=== DIRECTION ===
Could you print, word for word, the part of the Reception literacy forum thread that begins at the words "Hope someone who" and stops after "am making sense!"?

=== SOURCE PASSAGE ===
◇ ◇ ◇
Jump to content
Home
Forum
Join Us
Articles
About Us
Tapestry

Literacy In Reception


Guest
 Share

Recommended Posts

Hi,

Hope someone who is a bit more experienced than me can help!

I have been told I have to do 2 guided reads and a guided write each week. Was just wondering, is this the whole class (in small groups, but do the whole class have to do it every week?)

I don't want to end up trying to rush through sit-down group activities so I can 'tick off' that I have done them, thought the FS was more based on individual needs? Hope i am making sense!

It just seems a lot, as it is there hardly seems to be any time for C.I. activities!!

Thanks in advance to anyone who can help! :o

Link to comment
Share on other sites

thankyou! just realised that was my first post! i joined over the summer, thought id posted before!

so hi everyone!! :o

Well I must admit when I saw it was your first post that I was surprised because I thought you'd posted before! Perhaps someone else has a similar user name to you! xD

Link to comment
Share on other sites

zoestar we do guided reading once a week at the beginning of reception but by the last term we are getting in two sessions per week. I do guided reading as a small group time activity and while I am working with my group my TA is also working with her group. We then split our group into two for the guided reading and we have two fifteen minute sessions. So half of the group have a teacher directed activity for 14 mins while we do guided reading and then we swop over. It works well and it is good to do this with only about 7 or 8 children at a time.
◇ ◇ ◇
=== DATA LISTING ===
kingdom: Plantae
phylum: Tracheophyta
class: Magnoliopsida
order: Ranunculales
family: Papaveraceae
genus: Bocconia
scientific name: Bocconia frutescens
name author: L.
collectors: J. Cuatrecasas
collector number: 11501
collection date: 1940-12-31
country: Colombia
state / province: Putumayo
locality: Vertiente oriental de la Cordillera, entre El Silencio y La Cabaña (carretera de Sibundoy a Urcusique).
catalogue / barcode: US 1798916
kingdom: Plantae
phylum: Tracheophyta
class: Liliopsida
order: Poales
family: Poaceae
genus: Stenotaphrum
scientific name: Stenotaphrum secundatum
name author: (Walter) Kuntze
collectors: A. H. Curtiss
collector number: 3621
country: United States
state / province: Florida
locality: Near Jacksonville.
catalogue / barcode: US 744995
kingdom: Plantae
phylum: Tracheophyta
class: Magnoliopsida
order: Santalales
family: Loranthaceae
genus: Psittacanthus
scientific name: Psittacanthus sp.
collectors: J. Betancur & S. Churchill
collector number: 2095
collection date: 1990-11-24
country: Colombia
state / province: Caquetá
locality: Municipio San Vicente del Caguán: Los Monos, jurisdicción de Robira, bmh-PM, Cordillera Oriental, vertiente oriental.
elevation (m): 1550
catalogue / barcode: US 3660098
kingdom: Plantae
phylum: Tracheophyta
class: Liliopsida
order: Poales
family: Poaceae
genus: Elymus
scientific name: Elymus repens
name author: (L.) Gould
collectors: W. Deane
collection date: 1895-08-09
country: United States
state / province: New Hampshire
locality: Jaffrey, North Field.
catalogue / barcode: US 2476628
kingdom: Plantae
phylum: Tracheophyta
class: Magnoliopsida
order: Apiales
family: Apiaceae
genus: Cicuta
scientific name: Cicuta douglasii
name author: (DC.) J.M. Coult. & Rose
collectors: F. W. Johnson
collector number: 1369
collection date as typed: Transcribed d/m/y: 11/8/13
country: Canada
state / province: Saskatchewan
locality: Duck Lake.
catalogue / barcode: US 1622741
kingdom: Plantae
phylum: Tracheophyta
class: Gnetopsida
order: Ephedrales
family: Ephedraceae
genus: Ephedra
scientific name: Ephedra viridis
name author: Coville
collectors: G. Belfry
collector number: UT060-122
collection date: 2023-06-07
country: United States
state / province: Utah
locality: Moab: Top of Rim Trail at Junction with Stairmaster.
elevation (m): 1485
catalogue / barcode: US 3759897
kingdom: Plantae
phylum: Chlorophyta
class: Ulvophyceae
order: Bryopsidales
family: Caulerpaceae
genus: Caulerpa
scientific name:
◇ ◇ ◇
=== RESULT ===
Hope someone who is a bit more experienced than me can help!

I have been told I have to do 2 guided reads and a guided write each week. Was just wondering, is this the whole class (in small groups, but do the whole class have to do it every week?)

I don't want to end up trying to rush through sit-down group activities so I can 'tick off' that I have done them, thought the FS was more based on individual needs? Hope i am making sense!